Thoughts on NSA Data Collection

I am almost always protective of any one's rights as an individual.  However, I am not disturbed by the NSA's collection of phone and internet data.  In those million's of bites of data, I have no fear of the specifics of my phone call with Marti being revealed to anyone.  They are not listening to all those calls.  All that is being recorded is that I called Marti and spoke with him for 20 minutes.

Now if Marti is in the tribal lands of Pakistan and I spoke with him for 60 minutes 5 times last week, I don't have a problem with the authorities tracking me down to find out what I am up.  Furthermore, the only way they will do that, since the cell phone is probably registered in Karachi, is if they find the call in Pakistani intelligence gathering and look for data in the data base to see who called it.  My rights have yet to be violated and I think the country is a whole lot safer.

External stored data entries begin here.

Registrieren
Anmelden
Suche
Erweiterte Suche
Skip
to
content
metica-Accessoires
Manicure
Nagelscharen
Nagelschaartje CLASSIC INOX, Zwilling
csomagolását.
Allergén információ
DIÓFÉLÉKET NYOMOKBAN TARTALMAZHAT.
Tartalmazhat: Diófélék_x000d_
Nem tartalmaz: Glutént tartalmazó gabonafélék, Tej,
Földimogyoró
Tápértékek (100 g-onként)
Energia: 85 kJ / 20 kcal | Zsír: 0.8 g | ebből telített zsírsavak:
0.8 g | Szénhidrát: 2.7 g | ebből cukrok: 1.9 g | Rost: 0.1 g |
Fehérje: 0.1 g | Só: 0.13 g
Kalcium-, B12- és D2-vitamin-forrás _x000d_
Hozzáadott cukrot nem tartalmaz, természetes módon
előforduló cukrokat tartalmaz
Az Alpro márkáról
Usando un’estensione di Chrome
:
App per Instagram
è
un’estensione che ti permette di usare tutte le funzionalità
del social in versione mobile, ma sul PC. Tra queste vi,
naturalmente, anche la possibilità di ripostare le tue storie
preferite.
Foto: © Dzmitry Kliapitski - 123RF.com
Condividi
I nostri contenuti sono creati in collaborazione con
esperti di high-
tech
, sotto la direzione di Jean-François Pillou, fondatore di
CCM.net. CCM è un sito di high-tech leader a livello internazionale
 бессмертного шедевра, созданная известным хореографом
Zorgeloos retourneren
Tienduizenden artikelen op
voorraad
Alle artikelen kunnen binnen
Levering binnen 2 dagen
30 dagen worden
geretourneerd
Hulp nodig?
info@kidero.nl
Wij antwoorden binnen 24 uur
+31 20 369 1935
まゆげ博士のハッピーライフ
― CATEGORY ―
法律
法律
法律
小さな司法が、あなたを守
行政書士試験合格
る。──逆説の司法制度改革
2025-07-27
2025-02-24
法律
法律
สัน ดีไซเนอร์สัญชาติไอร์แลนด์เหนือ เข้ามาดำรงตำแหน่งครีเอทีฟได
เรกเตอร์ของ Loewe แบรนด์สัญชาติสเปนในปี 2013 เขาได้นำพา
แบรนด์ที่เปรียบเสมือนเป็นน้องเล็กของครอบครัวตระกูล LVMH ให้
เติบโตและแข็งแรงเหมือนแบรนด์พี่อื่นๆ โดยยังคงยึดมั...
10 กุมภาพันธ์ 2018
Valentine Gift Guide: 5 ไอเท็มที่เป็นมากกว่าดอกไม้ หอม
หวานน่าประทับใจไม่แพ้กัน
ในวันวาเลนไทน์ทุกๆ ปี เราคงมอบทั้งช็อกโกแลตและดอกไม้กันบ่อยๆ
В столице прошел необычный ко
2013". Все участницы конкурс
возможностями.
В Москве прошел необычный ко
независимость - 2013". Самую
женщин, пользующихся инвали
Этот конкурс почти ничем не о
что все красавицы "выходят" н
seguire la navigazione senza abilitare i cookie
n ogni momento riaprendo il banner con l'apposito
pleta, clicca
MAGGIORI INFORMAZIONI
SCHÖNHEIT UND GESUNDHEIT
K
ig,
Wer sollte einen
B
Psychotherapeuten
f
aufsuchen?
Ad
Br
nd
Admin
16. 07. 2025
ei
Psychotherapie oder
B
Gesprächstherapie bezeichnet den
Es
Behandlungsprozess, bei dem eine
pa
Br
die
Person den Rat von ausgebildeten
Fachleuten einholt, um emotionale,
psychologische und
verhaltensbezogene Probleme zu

None of this is perfect.  Things still happen or started to happen and were stopped.  In fact, one person was arrested after his email to a bomb maker in Pakistan was uncovered by monitoring the bomb maker's email account.  The Press long ago established the goal of all citizens being protected.  If editorial writers want to question this policy, they should start with whether perfection in citizen protection is a worthwhile or an achievable realistic goal. When they question NSA data gathering, they should remind their readers that perfection in anti-terrorist detection is near impossible and we still have to do a lot of things right to be even mostly successful in finding terrorists.

I feel safer knowing the NSA is doing what they are, but I know risks still exist and all we can do is live with that.